Even if reform is difficult because of vested interests that we've allowed to develop, it is proper to acknowledge one's intellectual ancestors.
4 comments:
Ken, glad to hear that you support the need to include ethnically diverse humans in human genomics research. I am, indeed, well aware of the important contributions of the HGDP towards the study of human genetic diversity. In fact, we had originally cited the study but the editor made us remove it (along with about 50 other citations) because she said we couldn’t have more than 15 (in the end she let us get away with 18). Further, the focus of this commentary was on clinical applications and GWAS which are the examples we cite. I think discussion of studies of population genomic variation in indigenous populations, and the bioethical issues associated with doing that type of research, would be a great topic for a future review. Regards, Sarah
Sarah,
I guess we just disagree. No journal can prevent acknowledging the legacy of the past, which in this case was rather clear, explicit and well-known. Recognition need not involve specific citations. There were similar ideas and databases prior to the HGDP proposal. Without acknowledgment, knowledgeable readers may reasonably think the authors were trying to claim more credit than is due.

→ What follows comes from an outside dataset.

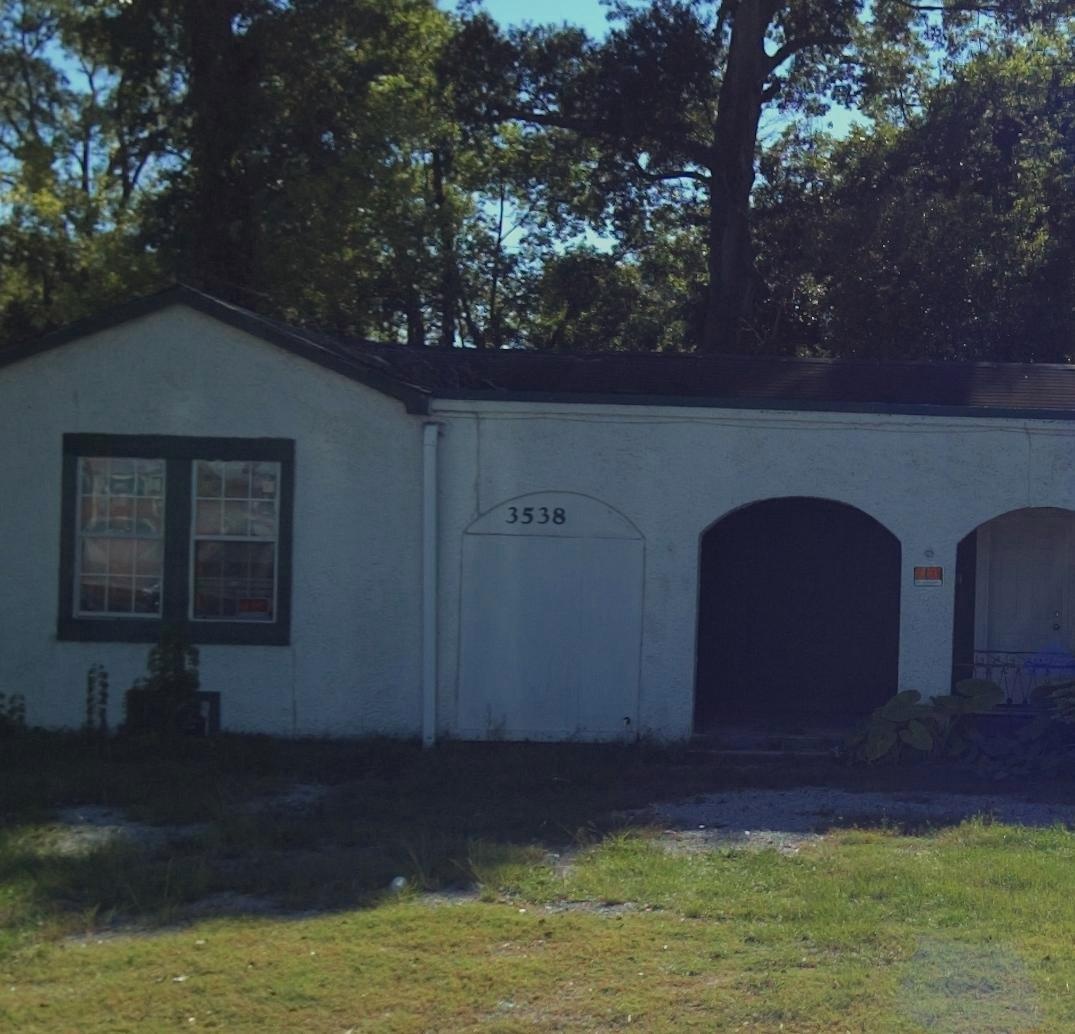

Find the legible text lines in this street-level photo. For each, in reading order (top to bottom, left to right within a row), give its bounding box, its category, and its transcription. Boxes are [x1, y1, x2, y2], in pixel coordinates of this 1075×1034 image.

[502, 504, 569, 527] StreetNumber: 3538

And there is something scientifically important at stake, too: we all work in the context of and are framed by the history or our field (it's 'paradigms' if you will). So that context should be acknowledged. Anyway, that's my view.
Ken,
I will take full responsibility for having sliced off a lot of what is missing in our commentary, including referencing the HGDP. The claim of originality that might transpire from our article is unintentional. That said, below is the link to a good piece written by Ricki Lewis after a conversation with Sarah, in which the seminal importance of the HGDP is clearly stated.
https://www.medscape.com/viewarticle/910762
All the best,
Giorgio
Thanks Giorgio! I think it is important to recognize and credit the past for reasons I've tried to state. We all make mistakes, and I think hardly a paper is published in which someone could find citation omissions. Space is limited, and memories and awareness fallible. Indeed, I think the usual pattern is the opposite, and is intentional: to over-cite, often in a transparent ploy to flatter potential reviewers (when I detect that as a reviewer, it has the opposite effect!).
I guess I reacted in part because I was involved in the work, largely led by Luca Cavalli-Sforza and Ken Kidd, who had been in this for years before that and were giants in the field. But as I tried to say in an earlier message, I think that from the point of view of the history and 'flow' of science, what is past is prologue and shapes what we think today (and perhaps, stimulates the innovator to think differently).
Actually, of course, attempts to sample genetic variation as it was knowable at the time, were many during the 20th century. If you're interested William Boyd wrote a good book about this 'Genetics and the Races of Man', in the 1950s. And Cavalli et al's massive tome History and Geography of Human Genes, amazingly now 25 years ago, covered what was known (including the immunological genotypes that, themselves, had been given global treatments).
Of course we all want to be identified for what we do, and hope it's influential and will, itself, be cited! It's our nature and how our careers are (too) often evaluated. So in this case I guess we are seeing eye to eye, and that's good.